Vistas search engine can do all of this as well, and lets you add metadata in Windows Explorer.
You can add metadata in Tiger, using the Spotlight field in the Get Info window, but Vista offers multiple fields for keywords, rating, project and others.
Vista also borrows Tigers Smart folders, calling them Virtual Folders. This feature automatically creates shortcut files based on criteria set by the user and places them in a folder. (Tigers Smart Folder does this with aliases.)
Vista adds the idea of stacks, where files that use a certain keyword are listed. When you add a file to the stack, the keyword is automatically added to the stack.
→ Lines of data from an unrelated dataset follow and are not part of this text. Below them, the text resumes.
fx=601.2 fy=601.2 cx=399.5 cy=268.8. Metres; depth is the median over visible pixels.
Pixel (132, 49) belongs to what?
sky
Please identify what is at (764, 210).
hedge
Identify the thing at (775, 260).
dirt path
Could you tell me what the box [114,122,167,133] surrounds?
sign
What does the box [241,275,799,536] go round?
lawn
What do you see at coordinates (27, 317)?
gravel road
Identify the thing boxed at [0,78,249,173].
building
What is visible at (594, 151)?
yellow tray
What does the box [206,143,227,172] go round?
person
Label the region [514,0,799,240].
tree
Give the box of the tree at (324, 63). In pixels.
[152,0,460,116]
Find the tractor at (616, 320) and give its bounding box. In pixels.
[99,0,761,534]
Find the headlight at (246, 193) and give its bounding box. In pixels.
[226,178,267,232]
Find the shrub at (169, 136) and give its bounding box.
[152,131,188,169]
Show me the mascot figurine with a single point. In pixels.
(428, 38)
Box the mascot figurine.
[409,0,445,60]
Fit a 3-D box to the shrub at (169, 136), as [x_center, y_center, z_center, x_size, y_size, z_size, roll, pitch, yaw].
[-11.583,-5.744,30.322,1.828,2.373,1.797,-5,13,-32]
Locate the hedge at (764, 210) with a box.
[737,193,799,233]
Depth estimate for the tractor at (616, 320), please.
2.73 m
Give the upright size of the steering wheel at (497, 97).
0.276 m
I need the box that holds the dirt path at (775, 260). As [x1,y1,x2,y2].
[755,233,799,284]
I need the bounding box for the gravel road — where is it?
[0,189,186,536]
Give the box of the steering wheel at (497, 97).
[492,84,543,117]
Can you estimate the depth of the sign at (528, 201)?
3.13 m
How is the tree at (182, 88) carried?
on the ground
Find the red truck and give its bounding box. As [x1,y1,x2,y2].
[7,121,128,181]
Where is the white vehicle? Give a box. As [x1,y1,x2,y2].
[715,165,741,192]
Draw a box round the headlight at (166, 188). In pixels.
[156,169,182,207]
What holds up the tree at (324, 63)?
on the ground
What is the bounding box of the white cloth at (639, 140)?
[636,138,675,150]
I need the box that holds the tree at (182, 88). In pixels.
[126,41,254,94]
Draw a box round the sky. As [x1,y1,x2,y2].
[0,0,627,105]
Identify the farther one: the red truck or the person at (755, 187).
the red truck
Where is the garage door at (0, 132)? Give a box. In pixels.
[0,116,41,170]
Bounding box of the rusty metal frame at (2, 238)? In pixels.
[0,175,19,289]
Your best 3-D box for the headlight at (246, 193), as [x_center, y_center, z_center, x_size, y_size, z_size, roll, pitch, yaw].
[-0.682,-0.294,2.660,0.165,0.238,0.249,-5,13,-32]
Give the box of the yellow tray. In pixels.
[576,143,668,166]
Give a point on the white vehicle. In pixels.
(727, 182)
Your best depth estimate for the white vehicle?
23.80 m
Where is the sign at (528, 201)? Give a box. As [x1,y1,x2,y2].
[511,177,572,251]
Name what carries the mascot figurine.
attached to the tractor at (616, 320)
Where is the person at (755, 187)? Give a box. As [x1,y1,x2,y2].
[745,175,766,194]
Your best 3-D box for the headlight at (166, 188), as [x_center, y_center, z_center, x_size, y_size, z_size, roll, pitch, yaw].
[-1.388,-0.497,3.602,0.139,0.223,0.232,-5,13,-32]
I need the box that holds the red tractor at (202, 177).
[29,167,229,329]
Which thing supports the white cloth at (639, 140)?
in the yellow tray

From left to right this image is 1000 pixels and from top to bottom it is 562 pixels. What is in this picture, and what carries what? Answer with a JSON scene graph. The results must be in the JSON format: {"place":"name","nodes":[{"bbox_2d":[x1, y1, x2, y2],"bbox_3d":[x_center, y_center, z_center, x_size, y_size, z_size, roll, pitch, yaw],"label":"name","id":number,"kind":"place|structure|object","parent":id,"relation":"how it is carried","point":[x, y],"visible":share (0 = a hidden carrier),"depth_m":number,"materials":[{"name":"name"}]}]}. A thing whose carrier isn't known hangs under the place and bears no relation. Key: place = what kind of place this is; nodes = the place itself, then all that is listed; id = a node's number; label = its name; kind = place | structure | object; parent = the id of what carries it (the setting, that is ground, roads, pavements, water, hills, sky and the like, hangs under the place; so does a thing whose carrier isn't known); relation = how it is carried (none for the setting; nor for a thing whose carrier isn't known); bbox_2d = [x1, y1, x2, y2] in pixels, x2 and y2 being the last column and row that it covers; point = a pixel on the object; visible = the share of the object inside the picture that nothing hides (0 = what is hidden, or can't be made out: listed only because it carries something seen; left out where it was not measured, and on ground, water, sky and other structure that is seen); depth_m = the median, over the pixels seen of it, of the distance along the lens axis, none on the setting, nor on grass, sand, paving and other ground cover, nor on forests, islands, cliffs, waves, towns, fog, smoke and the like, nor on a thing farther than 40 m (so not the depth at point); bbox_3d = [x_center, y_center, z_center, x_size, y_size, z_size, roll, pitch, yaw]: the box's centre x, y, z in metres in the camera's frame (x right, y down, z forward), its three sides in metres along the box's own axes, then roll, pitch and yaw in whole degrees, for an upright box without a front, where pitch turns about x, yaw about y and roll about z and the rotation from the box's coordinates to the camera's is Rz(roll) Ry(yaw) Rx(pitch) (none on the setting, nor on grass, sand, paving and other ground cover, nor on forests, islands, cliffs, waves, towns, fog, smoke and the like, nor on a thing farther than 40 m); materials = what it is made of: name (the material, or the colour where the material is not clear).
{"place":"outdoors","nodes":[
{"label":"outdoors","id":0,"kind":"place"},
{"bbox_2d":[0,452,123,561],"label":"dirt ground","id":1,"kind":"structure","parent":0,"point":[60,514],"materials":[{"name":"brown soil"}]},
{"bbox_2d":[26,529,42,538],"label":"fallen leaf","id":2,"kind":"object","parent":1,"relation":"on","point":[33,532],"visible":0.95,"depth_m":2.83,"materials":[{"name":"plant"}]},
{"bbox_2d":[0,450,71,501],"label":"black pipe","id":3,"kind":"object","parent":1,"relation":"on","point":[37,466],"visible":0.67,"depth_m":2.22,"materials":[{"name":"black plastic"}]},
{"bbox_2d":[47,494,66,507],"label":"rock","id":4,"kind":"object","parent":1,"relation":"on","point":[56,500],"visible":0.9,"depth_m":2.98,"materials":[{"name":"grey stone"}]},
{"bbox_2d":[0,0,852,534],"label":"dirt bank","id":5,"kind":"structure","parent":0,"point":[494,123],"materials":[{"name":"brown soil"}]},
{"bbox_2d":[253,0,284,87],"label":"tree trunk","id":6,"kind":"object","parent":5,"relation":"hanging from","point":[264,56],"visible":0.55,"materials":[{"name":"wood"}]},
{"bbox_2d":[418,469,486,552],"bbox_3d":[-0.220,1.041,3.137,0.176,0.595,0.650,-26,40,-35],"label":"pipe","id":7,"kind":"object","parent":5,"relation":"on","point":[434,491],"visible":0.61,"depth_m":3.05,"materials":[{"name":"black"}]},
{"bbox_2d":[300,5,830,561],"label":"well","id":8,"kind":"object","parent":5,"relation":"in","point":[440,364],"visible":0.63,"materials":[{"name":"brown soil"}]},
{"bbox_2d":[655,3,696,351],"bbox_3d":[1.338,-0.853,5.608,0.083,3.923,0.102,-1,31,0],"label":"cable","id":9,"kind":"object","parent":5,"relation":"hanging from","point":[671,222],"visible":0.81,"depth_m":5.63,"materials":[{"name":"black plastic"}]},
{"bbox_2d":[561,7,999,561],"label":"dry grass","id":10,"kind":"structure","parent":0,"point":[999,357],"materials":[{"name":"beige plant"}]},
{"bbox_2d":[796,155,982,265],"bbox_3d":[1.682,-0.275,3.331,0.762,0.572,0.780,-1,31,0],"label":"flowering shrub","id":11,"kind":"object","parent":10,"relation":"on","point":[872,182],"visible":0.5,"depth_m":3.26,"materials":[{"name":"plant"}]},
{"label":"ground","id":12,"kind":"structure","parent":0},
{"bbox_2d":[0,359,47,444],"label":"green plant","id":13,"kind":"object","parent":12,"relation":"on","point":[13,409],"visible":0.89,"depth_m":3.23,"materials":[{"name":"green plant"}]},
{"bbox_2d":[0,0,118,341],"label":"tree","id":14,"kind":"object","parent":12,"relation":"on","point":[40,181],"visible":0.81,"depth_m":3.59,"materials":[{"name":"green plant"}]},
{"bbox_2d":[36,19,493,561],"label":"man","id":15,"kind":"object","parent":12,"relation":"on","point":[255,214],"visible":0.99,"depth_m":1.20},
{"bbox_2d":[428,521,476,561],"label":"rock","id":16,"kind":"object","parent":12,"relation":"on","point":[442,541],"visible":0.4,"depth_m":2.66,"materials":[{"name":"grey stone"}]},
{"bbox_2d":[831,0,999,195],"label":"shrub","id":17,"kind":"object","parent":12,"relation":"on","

Vista will also have file management features that neither Tiger nor Windows XP has. A new backup system will record incremental changes to a file and copy them to a protected area.
One of the useful features that Mac OS X has always had is that PDF is built into its core.
PDF is used for displaying and printing files, and Mac OS X has the ability to turn any document created by any application into a PDF file.
With Windows Vista, Microsoft will attempt to do the same, but not with PDF.
Vista will use a new universal format called Metro, based on XML, for viewing and printing files. The aim is consistency of documents on screen and in print.
This is something that Mac OS has always been superior to Windows, even before Mac OS X. It remains to be seen how successful Metro will be.